=== Extrait fourni ===
Cela étant, quelques vols peuvent être autorisés et ne sont alors effectués que par des équipages volontaires, après avoir obtenu des garanties des belligérants.
C’est ce qui s’était probablement passé lorsque, à Saïgon, en Boeing 707, où j’ai fait un des derniers atterrissages, alors que les “viets” bombardaient le terrain de Tan Son Nhut, quelques jours avant la prise de la ville. On voyait les tirs de mortiers tout autour de l’aéroport. Des dizaines d’hélicoptères mitraillaient les troupes ennemies. Des chasseurs à réactions effectuaient des évolutions serrées pour larguer leurs bombes sur les cibles choisies. Et, effectivement, notre approche nous faisait entrer dans cette zone d’intense activité de combats. Cela étant, on nous avait dit que les “viets” ne tiraient pas sur les avions d’Air France, alors qu’ils le faisaient sur les avions civils américains. Etait-ce une information fondée ou non ? Toujours est-il que nous avons continué notre approche entre les tirs qui fusaient de toute part. Puis, nous sommes repartis, toujours dans la même agitation en périphérie, sans aucun problème.
TourMag : Les passagers sont-ils conscients de la gravité de la situation et ont-ils souffert ?
J.B.: Cette question est effectivement souvent posée par les familles des victimes lors des réunions d’informations organisées par la justice. En décrivant ce qui a pu se passer pendant les quelques minutes de chute, depuis une altitude habituelle de vol en croisière des avions de ligne, les experts tentent de passer un message rassurant. En revanche, un avion touché par un missile, alors qu’il est en croisière, provoque une explosion mortelle pour toutes les personnes à bord, d’autant plus qu’à ces altitudes, l’air est irrespirable. On se souvient qu’en cas de dépressurisation rapide, les masques à oxygène apparaissent automatiquement devant le siège de chaque passager.

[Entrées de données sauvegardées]

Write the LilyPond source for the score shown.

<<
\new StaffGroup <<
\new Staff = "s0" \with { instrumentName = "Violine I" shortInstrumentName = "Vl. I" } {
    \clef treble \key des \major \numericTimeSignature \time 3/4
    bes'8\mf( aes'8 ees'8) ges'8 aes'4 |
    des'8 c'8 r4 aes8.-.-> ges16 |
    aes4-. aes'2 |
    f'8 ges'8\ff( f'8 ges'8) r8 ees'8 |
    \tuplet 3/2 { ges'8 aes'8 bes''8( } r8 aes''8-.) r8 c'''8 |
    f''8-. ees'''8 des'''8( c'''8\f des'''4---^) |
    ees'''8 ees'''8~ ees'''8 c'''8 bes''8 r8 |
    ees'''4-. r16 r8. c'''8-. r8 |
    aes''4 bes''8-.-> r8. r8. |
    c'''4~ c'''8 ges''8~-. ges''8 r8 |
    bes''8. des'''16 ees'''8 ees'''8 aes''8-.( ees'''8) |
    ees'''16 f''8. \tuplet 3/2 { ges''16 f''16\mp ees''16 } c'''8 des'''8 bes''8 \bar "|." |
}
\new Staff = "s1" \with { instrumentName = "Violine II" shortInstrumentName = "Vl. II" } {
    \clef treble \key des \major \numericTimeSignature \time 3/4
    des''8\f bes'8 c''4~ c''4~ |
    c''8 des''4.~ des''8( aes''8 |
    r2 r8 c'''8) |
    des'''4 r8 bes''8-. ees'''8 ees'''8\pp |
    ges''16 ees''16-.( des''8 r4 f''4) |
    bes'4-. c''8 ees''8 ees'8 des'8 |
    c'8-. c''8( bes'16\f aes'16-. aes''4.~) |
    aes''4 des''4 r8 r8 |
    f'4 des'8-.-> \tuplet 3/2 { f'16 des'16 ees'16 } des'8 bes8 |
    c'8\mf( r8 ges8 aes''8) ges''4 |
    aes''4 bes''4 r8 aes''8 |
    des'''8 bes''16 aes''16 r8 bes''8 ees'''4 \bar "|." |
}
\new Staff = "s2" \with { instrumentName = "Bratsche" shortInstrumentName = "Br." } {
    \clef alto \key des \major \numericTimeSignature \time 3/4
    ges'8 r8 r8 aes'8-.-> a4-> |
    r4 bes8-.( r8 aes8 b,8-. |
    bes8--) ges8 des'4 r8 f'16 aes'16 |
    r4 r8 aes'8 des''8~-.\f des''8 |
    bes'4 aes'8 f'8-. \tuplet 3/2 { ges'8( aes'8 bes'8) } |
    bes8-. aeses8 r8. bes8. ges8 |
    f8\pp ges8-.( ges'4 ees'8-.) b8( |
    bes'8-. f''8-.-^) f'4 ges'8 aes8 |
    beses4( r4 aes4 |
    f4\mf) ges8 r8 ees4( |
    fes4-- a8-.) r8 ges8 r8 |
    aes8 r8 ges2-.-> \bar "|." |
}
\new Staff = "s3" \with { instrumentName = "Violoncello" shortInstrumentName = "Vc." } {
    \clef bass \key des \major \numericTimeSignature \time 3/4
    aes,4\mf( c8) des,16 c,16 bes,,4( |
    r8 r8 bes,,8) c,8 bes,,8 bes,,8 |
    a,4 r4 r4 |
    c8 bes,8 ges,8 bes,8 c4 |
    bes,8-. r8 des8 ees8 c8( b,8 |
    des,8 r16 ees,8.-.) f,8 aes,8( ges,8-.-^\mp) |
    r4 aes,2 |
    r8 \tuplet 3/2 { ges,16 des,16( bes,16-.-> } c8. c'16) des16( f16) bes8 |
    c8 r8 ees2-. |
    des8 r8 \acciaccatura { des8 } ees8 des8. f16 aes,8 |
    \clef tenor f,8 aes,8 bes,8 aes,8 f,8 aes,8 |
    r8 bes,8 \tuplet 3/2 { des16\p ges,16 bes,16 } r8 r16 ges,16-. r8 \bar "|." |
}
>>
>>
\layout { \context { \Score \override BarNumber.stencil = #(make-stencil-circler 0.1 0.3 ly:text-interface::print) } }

=== Tâches et exercices ===
1. D'après l'entretien sur les vols en zone de conflit, qu'avait-on dit à l'équipage au sujet des tirs des « viets » ?
2. Poursuivez l'entretien sur les vols en zone de conflit à partir de sa dernière phrase.

=== Réponses par tâche ===
1. On leur avait dit que les « viets » ne tiraient pas sur les avions d'Air France, alors qu'ils tiraient sur les avions civils américains.

2.
TourMag : Y avait-il des chances de retrouver des survivants ?
J.B.: L’expérience démontre que lorsqu’un avion s’écrase, étant sorti de son domaine de vol, alors qu’il volait en croisière, il n’y a aucun survivant, a fortiori s’il a été touché par un missile, comme je viens de vous l’expliquer ! Il n’y avait donc aucune chance de retrouver des survivants, ce qui est d’ailleurs confirmé par les premiers constats de l’état des décombres et de corps calcinés éparpillés sur le lieu du crash.
TourMag : Connaîtrons-nous, un jour, la vérité ?
J.B.: Probablement, car tous les éléments de preuve sont ou seront disponibles. À ce jour, on sait que les dirigeants occidentaux ont demandé la constitution d’une enquête internationale pour élucider les circonstances de ce crash.
Le Royaume-Uni a demandé une réunion d’urgence du Conseil de sécurité de l’ONU.
Les navires de l'Otan, présents en mer noire, ont forcément pu contrôler le ciel ukrainien et leurs conclusions seront probablement essentielles quant à la manifestation de la vérité.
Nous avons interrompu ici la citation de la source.